Châteauroux
Près de six cents spectateurs à Equinoxe pour Henri VI, pièce monumentale de Shakespeare. Huit heures d’un spectacle emballant. Et encore ce n’était que la première partie ! Rendez-vous pour la suite le 6 décembre.
Treize heures cinquante cinq, le premier très beau dimanche de l’année, des spectateurs équipés de cabas profitent des rayons enfin chauds du soleil. On les sent concentrés, heureux d’être-là un peu inquiets tout de même par le défi qu’ils se sont lancé : huit heures trente, dont six de spectacle, avec Shakespeare. La guerre de cent ans et ses conséquences juste après le déjeuner dominical. Peut-être un peu lourd à digérer non ?

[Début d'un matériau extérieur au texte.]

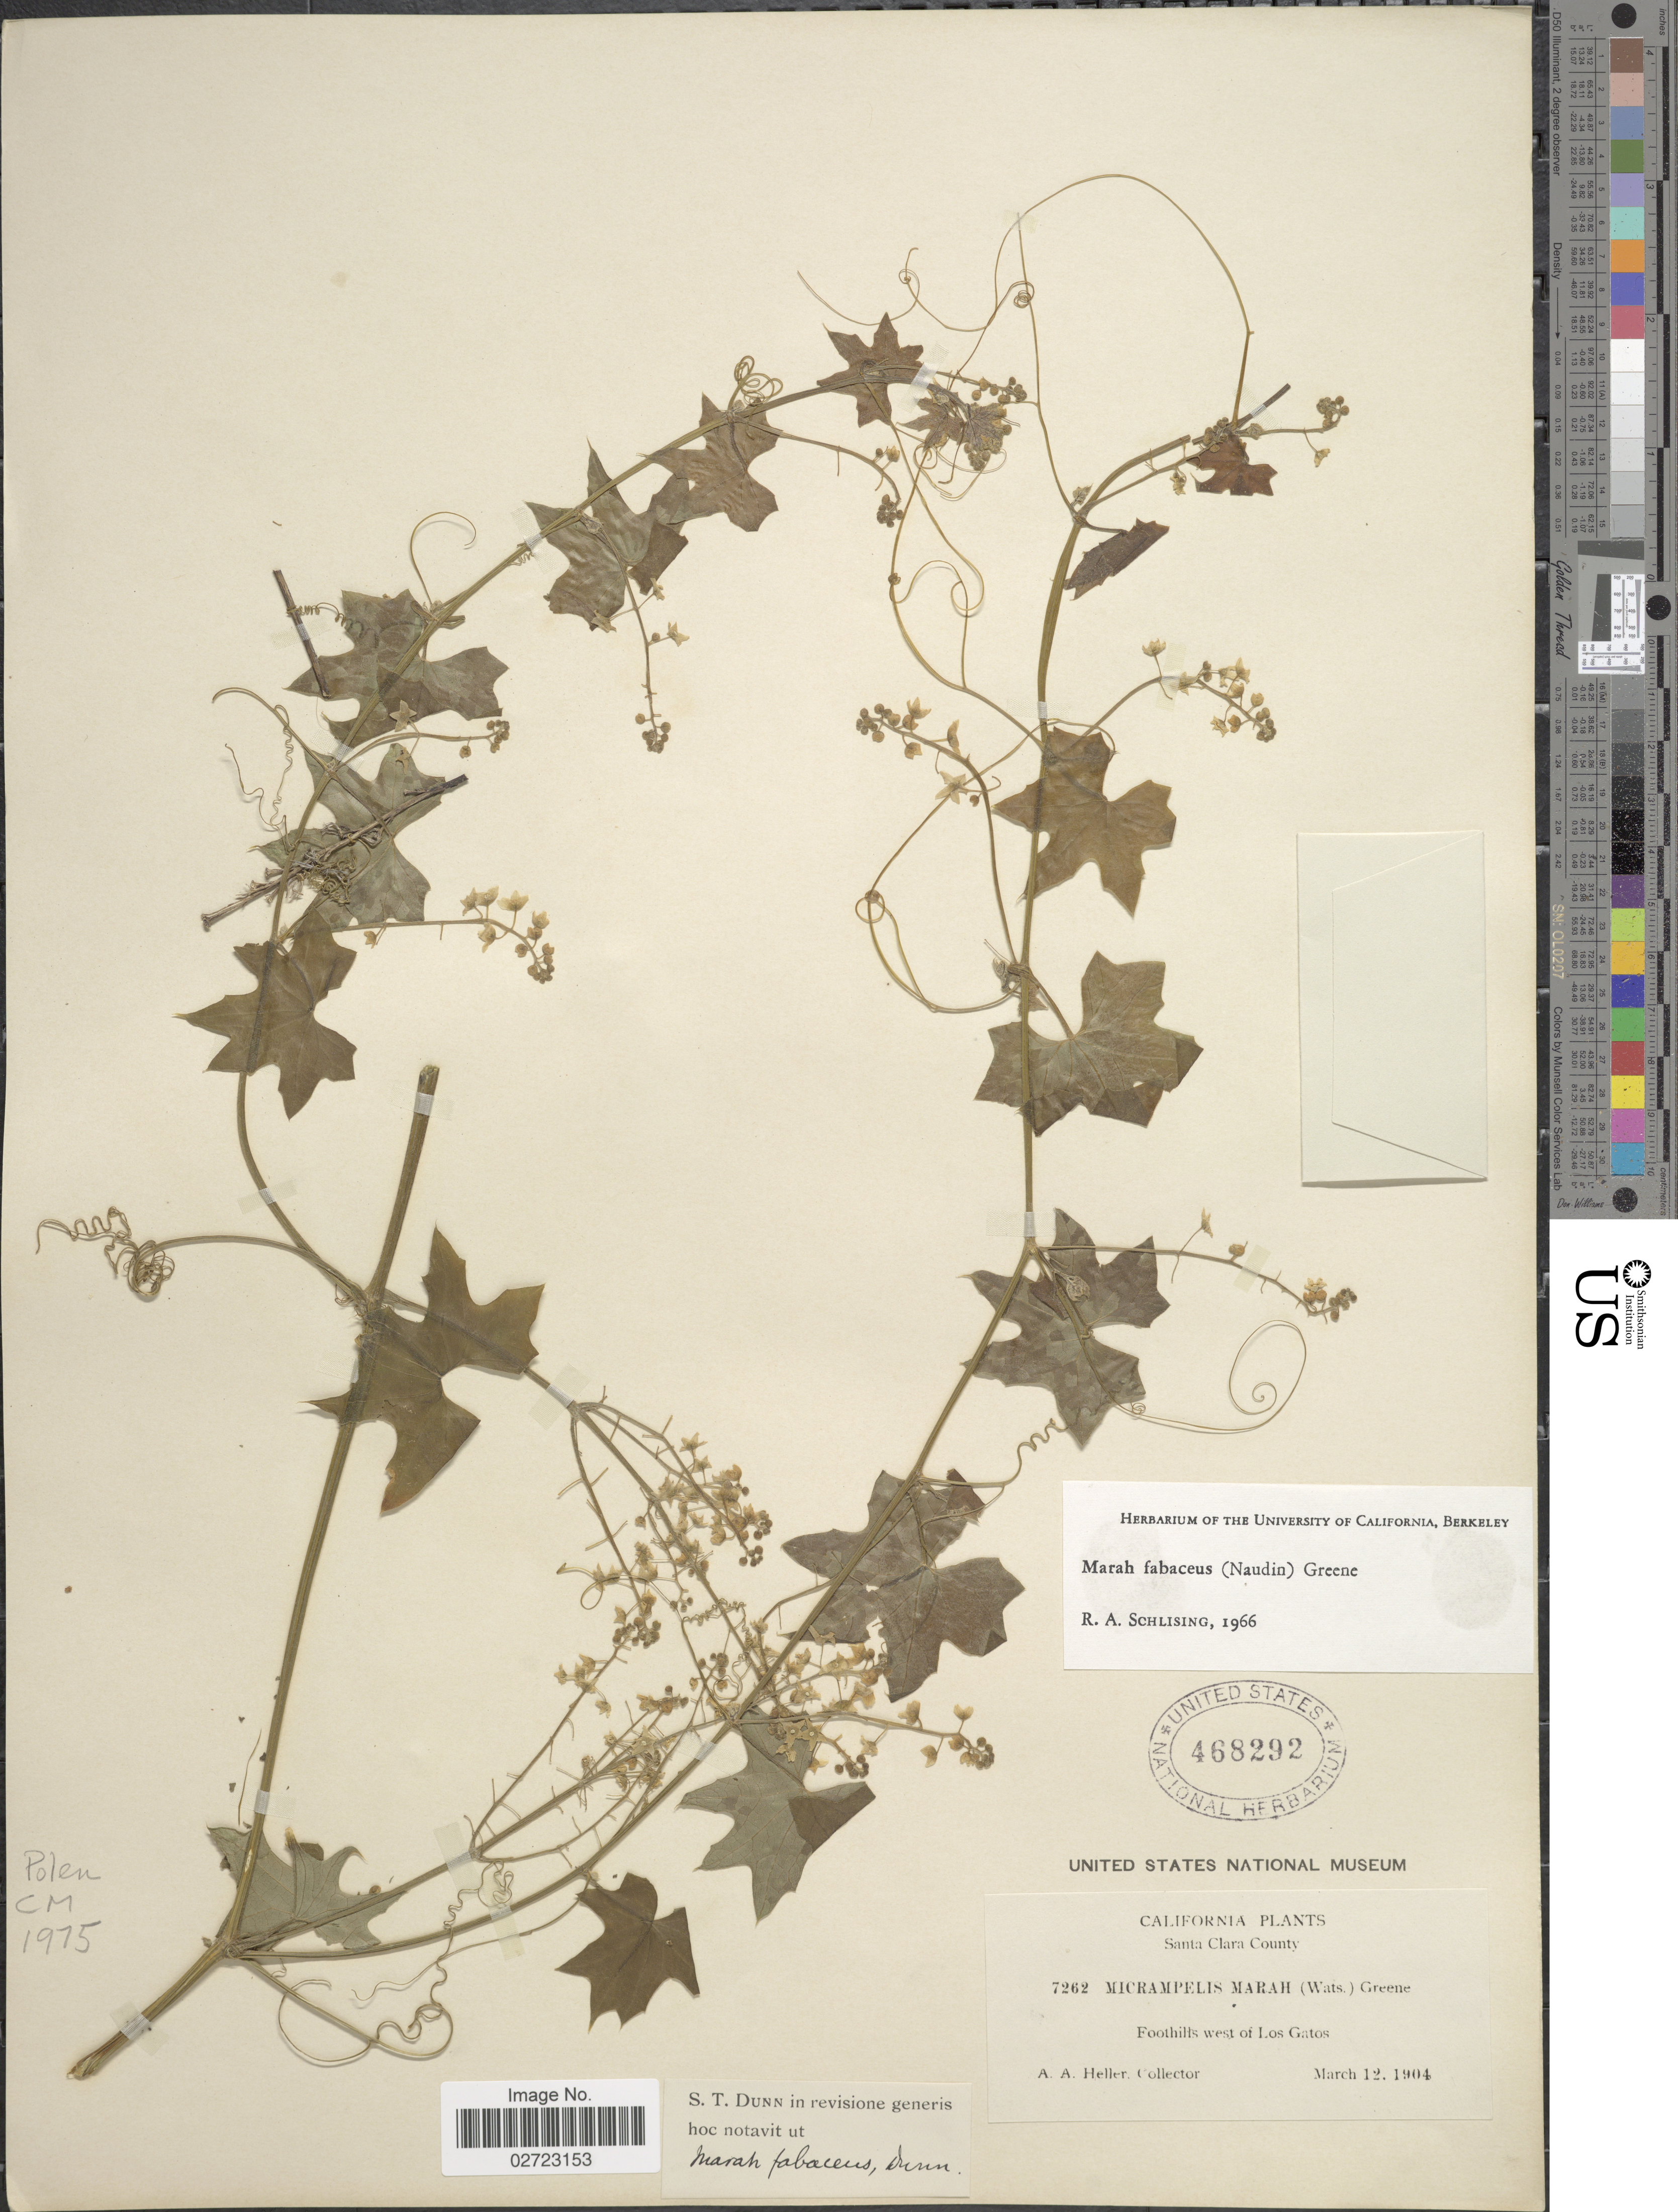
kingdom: Plantae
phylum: Tracheophyta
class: Magnoliopsida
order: Cucurbitales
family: Cucurbitaceae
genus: Marah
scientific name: Marah fabacea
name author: (Naudin) Greene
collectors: A. A. Heller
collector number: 7262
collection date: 1904-03-12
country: United States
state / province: California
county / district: Santa Clara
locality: Santa Clara County, Foothills west of Los Gatos.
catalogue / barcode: US 468292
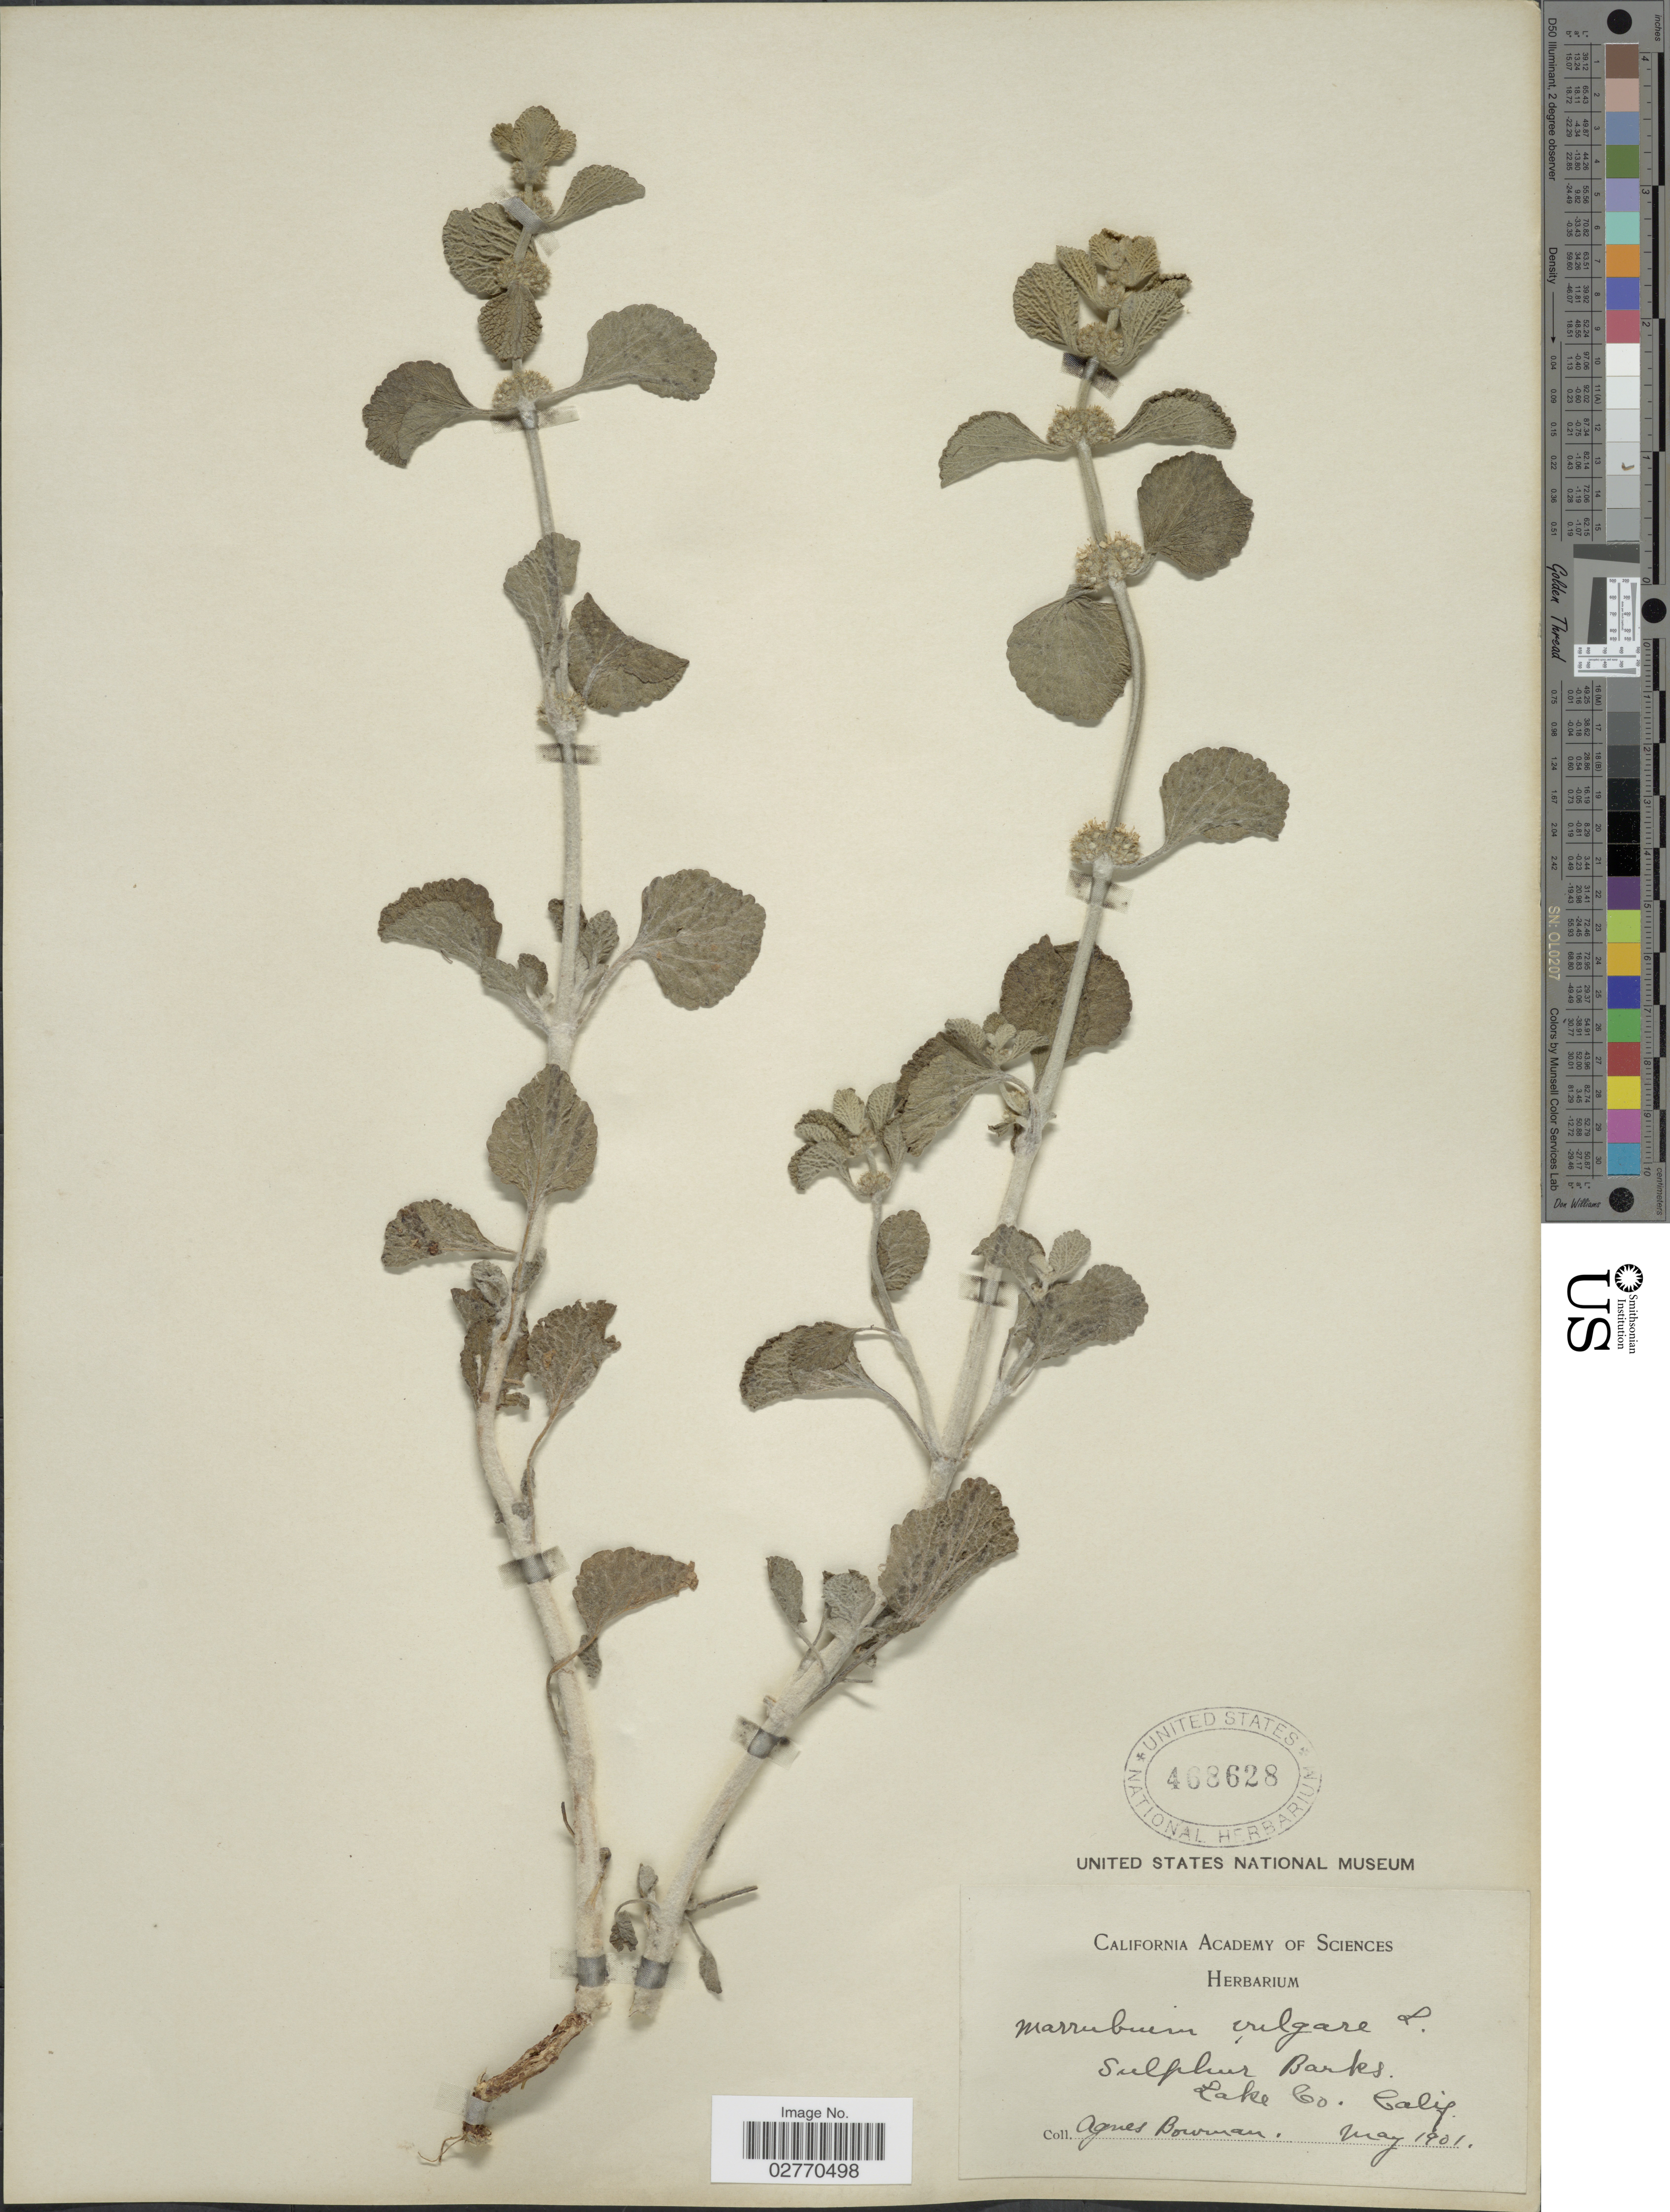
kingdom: Plantae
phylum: Tracheophyta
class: Magnoliopsida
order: Lamiales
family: Lamiaceae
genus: Marrubium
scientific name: Marrubium vulgare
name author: L.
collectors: A. Bowman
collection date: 1901-05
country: United States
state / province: California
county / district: Lake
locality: Sulphur Banks, Lake Co., Calif.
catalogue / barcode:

Le hall d’Equinoxe est en configuration accueil d’urgences pour les sinistrés de la neige. Des rangées de chaises attendent les spectateurs pendant les entr’actes pour un casse-croûte tiré du sac. La maison fournit cafés et jus de fruits. Toute l’équipe d’Equinoxe est sur le pont pour assurer le service.
François Claude, maître de cérémonie habituel des spectacles donnés en sa maison est aux anges au moment de frapper les trois coups. « Vous êtes près de six cents pour tenter cette expérience théâtrale. Mais ne soyez pas inquiets. Avec ce spectacle mis en scène par Thomas Jolly vous ne verrez pas le temps passer. »
Effectivement la première partie passe comme un rêve, rassurés par la Rhapsode Manon Thorel qui intervient entre les changements de décors pour résumer l’histoire s’excuser des scènes manquantes (eh oui, on a abrégé Shakespeare !) les spectateurs restent bien dans l’allure. Ils savourent les tirades shakespeariennes et les bouffonneries dont le maître anglais était également friand.
Casse-croûte et vie de troupe
Il fait toujours aussi beau quatre-vingt-dix minutes plus tard pour la première pause. On commente au soleil les trouvailles de la mise en scène, le rythme infernal des changements de costumes de ce spectacle qui ressemble par moment à une BD.
Si la première partie a semblé courte, la pause l’est bien plus encore pour les dames. Elles représentent 75 % du public, or les toilettes d’Equinoxe respectent une stricte parité…
C’est reparti. Notre Jeanne D’Arc à perruque bleu fluo n’en finit pas de défier les Anglais avant de finir brûlée au sommet d’un amas de chaises en paille… qui servaient auparavant de chevaux aux cavaliers des deux armées. On a beaucoup ri, encore, avec Manon Thorel et nous voici déjà à mi-spectacle prêts à passer à table. La maison s’est associée au Bureau Interprofessionnel des vins du Centre pour nous proposer les six appellations, accompagnement luxueux de notre casse-croûte.
Dans la coulisse, Henri VI déguste un taboulé en discutant avec Jeanne La Pucelle, bien remise de son supplice. On parle vie quotidienne. Pour la plupart des spectateurs ce voyage théâtral au long cours est une première. Pour eux c’est la cinquante-sixième représentation. Ce qui change en fait c’est le plateau, auquel il faut s’adapter pour une seule représentation, le plus souvent. Derrière le décor avec la multiplication des portants et des accessoires, il est plus compliqué de mémoriser la place de sa veste que son texte.
Les seules à ne pas avoir droit à la pause dîner sont les techniciens, occupés à rendre la scène présentable, après la spectaculaire intervention du canon à confetti. Thomas Jolly lui non plus n’a guère soufflé. Chaussé des bottines de John Talbot il était l’invité de RCF qui avait installé son studio dans le hall d’Equinoxe pour une émission en direct.
Les rangs s’étaient légèrement éclaircis à l’attaque des trois dernières heures, mais les fondus de théâtre, venus parfois d’au-delà des frontières du département, ne lâchaient rien. Pas plus que les lycéens des sections théâtre, qui se préparent à voir disparaître, lâchement assassiné, le duc de Gloucester. Dommage, son accent anglais était un modèle pour leurs exercices de prononciation.
Ces jeunes, on les retrouvera à coup sûr le 6 décembre, pour la suite. « Finalement ça a passé vite. » C’est vrai qu’avec leur consommations de séries, avalées par paquets de six ou huit, ils ont l’entraînement ! Shakespeare était vraiment en avance sur son temps.